Earlier this week the United States Department of Justice issued a letter to State and County Courts across the country. In this letter, the DOJ lays out what they refer to as 7 constitutional principles to protect individual’s rights as they relate to the enforcement of fines and fees in the criminal justice system. The seven principles are as follows:
- Courts must not incarcerate a person for nonpayment of fines or fees without first conducting an indigency determination and establishing that the failure to pay was willful;
- Courts must consider alternatives to incarceration for indigent defendants unable to pay fines and fees;
- Courts must not condition access to a judicial hearing on the prepayment of fines or fees;
- Courts must provide meaningful notice and, in appropriate cases, counsel, when enforcing fines and fees;
- Courts must not use arrest warrants or license suspensions as a means of coercing the payment of court debt when individuals have not been afforded constitutionally adequate procedural protections;
- Courts must not employ bail or bond practices that cause indigent defendants to remain incarcerated solely because they cannot afford to pay for their release; and
- Courts must safeguard against unconstitutional practices by court staff and private contractors.
As you can see, one of these principles is focused on bail. What is very disconcerting to me about this list of principles isn’t necessarily that they include a recommendation not to employ money bail in certain circumstances (#6), but rather that every single one of them distorts and confuses who the DOJ classifies as a victim in the criminal justice system. Every single one of these principles specifically positions the accused criminal as the victim. Not only is the accused criminal the victim, they have been so victimized by society that we must not be allowed to even punish them for breaking the law. According to the DOJ, if someone is poor, they shouldn’t be held accountable for breaking the laws that everyone one else must follow. How is that fair or even logical?
You are all probably asking where I am going with this blog and how does it relate to the bail industry. Well to answer you, I think it has everything to do with the bail industry. This DOJ “victim” narrative has been the foundation of the argument that is currently being made against the bail industry. The people who are accused of so called non-violent crimes are being labeled as the poor victims who can’t afford to pay money to get released from jail. And because they can’t afford to be released, we must release them for free because it is unfair. Really? Unfair? You have to be kidding me.

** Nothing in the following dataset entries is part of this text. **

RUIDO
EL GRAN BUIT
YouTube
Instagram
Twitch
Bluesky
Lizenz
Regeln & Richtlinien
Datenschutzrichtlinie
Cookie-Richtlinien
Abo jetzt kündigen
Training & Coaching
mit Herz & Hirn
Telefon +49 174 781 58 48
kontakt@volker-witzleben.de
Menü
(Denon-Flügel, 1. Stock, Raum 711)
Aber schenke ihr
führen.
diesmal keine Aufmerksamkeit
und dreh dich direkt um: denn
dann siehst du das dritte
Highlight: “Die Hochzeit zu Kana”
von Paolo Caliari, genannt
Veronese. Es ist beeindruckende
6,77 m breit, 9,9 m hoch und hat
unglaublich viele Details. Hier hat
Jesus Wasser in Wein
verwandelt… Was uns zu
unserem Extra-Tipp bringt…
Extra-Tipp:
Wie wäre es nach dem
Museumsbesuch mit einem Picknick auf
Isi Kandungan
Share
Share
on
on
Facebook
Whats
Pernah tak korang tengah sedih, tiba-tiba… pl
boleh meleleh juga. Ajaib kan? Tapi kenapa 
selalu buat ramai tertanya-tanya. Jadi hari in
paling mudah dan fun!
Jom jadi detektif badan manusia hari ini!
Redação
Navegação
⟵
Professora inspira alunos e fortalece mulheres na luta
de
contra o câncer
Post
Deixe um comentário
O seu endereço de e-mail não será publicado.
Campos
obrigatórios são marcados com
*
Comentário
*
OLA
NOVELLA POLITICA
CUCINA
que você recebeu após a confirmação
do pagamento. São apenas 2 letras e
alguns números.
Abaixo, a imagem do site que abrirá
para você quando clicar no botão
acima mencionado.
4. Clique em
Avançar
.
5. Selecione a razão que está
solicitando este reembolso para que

In my opinion, do you know what is unfair? It is unfair to come home from work and find that your house has been broken into and your valuables have been stolen. It is unfair to have to live with the fact that a stranger has gone through all of your belongings and has violated your privacy at the most personal level. It is unfair to any parent to have to try and explain to their children that they are safe and can go to sleep when you have no confidence that they are. It is unfair as a taxpaying member of the community to know that the people I trust to protect me and my family care less about my safety and more about the “fairness” of the criminals who are committing these so called non-violent crimes.
There are two key things that I think the DOJ letter doesn’t understand about how our criminal justice system works, especially how the bail system works. First, the purpose of bail has nothing to do with release. They call it release because ultimately someone does get out of jail, but the real purpose of bail is to guarantee appearance. If you cannot guarantee appearance there is NO release. So the claim that “Money” is the reason that people are languishing away in jail is absolutely false and a red herring argument. The purpose people are stuck in jail is because there is no safe way to guarantee their appearance in court. This could mean many things. It could mean that the defendant has already proven that they are not trustworthy (violated probation, violated previous pretrial release, violated immigration rules, etc.) and the judge is not allowing them the opportunity to bail. It could also mean that everyone out there who knows the defendant isn’t willing to guarantee that the person will appear for court if he is let out. In other words, the people that know him best don’t trust him. Does that mean the community should trust him? Probably not.
The second thing that the DOJ doesn’t seem to understand is that the reason jails are full of people isn’t because of the use of money in the bail system. It is because those people have been accused of a crime. And according to statistics, the majority of them are not innocent. Also, there seems to be this sense of it being wrong for jails to have any pretrial detainees in them at all. Well here is a newsflash; jails were designed for exactly that…holding people pretrial. It is like saying schools shouldn’t have any students in them. It is a ridiculous claim. So when you hear the statistic that 80% of people in jail are there in pretrial status there should be no confusion or wonder. It makes perfect sense for jails to hold pretrial detainees because that is their purpose.
We as a society need to come to grips with the fact that the victim is NOT THE PERSON IN JAIL! The victim is the person who has had the crime committed against them. The victim is the person who will have a crime committed against them if the person is released with no accountability and no guarantee of appearance in court.
It is time for our leaders to start protecting the communities that they were elected to protect. It is time for our leaders to hold people accountable for their actions when they commit crimes against the community. It is time for our leaders to stop dispensing justice based on the size of one’s wallet or the color of their skin. Justice is supposed to be blind in ALL cases, not just if you are poor. Ours is a society that strives for social justice and there is nothing wrong with that. In fact, I am an ardent believer in social justice. But I am not a supporter of abandoning the principles of criminal justice in a blind misguided way to get there.